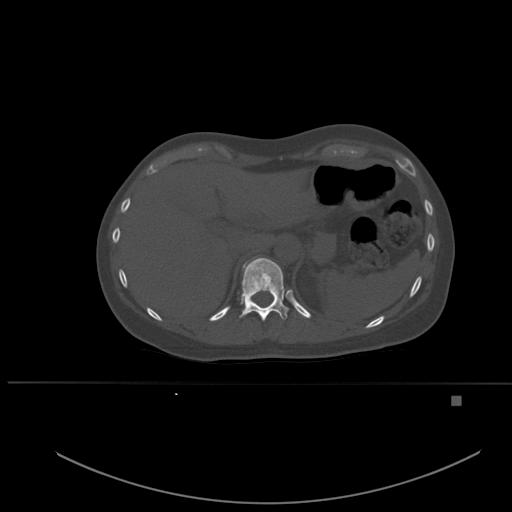
CT including the spine, one axial slice. Position 272 of 651 along the scan axis. Bone window (W 1800 / L 400 HU). 1.5 mm slice thickness. 512 × 512 image matrix, field of view 443 × 443 mm. Female patient, age 49 years. Case-level facts recorded for this patient, not image findings: primary cancer: breast.
Annotated regions visible in this slice (semi-automatically segmented with operator editing):
- T11 vertebra: bounding box <239,257,289,321> (left, top, right, bottom; pixels)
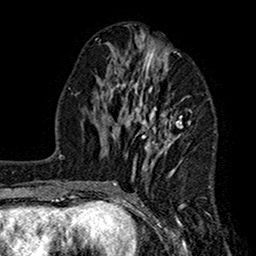
Breast MRI (dynamic contrast-enhanced), one axial slice; slice 67 of 160 in the series (ordered by position); cropped to one breast; dynamic contrast-enhanced series, time point 2 of 7 at this slice position (early post-contrast); 1.5 T; TE 2.7 ms, TR 5.2 ms; 1 mm slice thickness; 256 × 256 image matrix. Female patient.
Annotated regions visible in this slice (semi-automatic segmentation, software-assisted and operator-edited):
- enhancing-tissue mask used for the functional tumour volume (all voxels passing the contrast-enhancement thresholds inside the analysis volume; usually the tumour): bounding box [x1, y1, x2, y2] px = [107, 38, 191, 207]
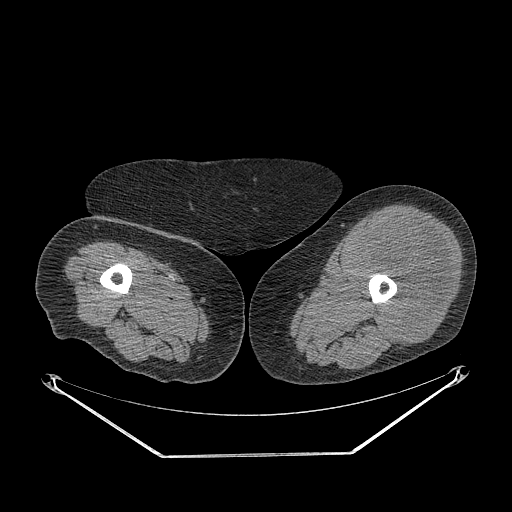
CT of an extremity soft-tissue mass (from a PET/CT study), one axial slice. Position 228 of 267 along the scan axis. Soft-tissue window (W 400 / L 40 HU). 512 × 512 image matrix, field of view 500 × 500 mm. Female patient. From the clinical record (not read from this slice): histological type: undifferentiated – high grade; grade: high; site of the primary tumour: left thigh.
Annotated regions visible in this slice (expert contour drawn on MRI and transferred to this co-registered scan by the dataset authors):
- gross tumour volume including surrounding oedema: box from (x=354, y=215) to (x=453, y=344) px
- gross tumour volume (mass): (x=354, y=215)–(x=453, y=344)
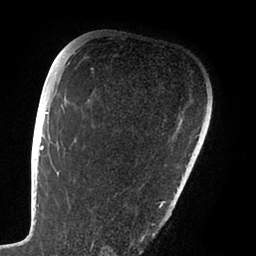
Breast MRI (dynamic contrast-enhanced), one axial slice; position 67 of 88 along the scan axis; cropped to one breast; dynamic contrast-enhanced series, time point 2 of 6 at this slice position (early post-contrast); 1.5 T; TE 1.9 ms, TR 4 ms; 1.8 mm slice thickness; 256 × 256 image matrix, field of view 190 × 190 mm. Female patient.
Annotated regions visible in this slice (semi-automatic segmentation, software-assisted and operator-edited):
- enhancing-tissue mask used for the functional tumour volume (all voxels passing the contrast-enhancement thresholds inside the analysis volume; usually the tumour): bounding box <47,75,166,239> (left, top, right, bottom; pixels)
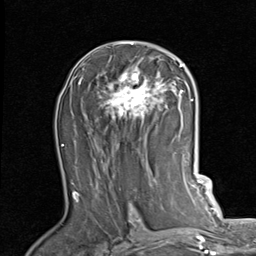
Breast MRI (dynamic contrast-enhanced), one axial slice. Slice 48 of 80 in the series (ordered by position). Cropped to one breast. Dynamic contrast-enhanced series, time point 2 of 7 at this slice position (early post-contrast). 1.5 T. TE 2 ms, TR 5.1 ms. 2 mm slice thickness. 256 × 256 image matrix. Female patient.
Annotated regions visible in this slice (semi-automatically segmented with operator editing):
- enhancing-tissue mask used for the functional tumour volume (all voxels passing the contrast-enhancement thresholds inside the analysis volume; usually the tumour): bounding box (x1, y1, x2, y2) in pixels: (99, 42, 189, 119)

About this task => Copy all the lines from the data above that hold the word "tumour".

Solution below =>
- enhancing-tissue mask used for the functional tumour volume (all voxels passing the contrast-enhancement thresholds inside the analysis volume; usually the tumour): bounding box [x1, y1, x2, y2] px = [107, 38, 191, 207]
CT of an extremity soft-tissue mass (from a PET/CT study), one axial slice. Position 228 of 267 along the scan axis. Soft-tissue window (W 400 / L 40 HU). 512 × 512 image matrix, field of view 500 × 500 mm. Female patient. From the clinical record (not read from this slice): histological type: undifferentiated – high grade; grade: high; site of the primary tumour: left thigh.
- gross tumour volume including surrounding oedema: box from (x=354, y=215) to (x=453, y=344) px
- gross tumour volume (mass): (x=354, y=215)–(x=453, y=344)
- enhancing-tissue mask used for the functional tumour volume (all voxels passing the contrast-enhancement thresholds inside the analysis volume; usually the tumour): bounding box <47,75,166,239> (left, top, right, bottom; pixels)
- enhancing-tissue mask used for the functional tumour volume (all voxels passing the contrast-enhancement thresholds inside the analysis volume; usually the tumour): bounding box (x1, y1, x2, y2) in pixels: (99, 42, 189, 119)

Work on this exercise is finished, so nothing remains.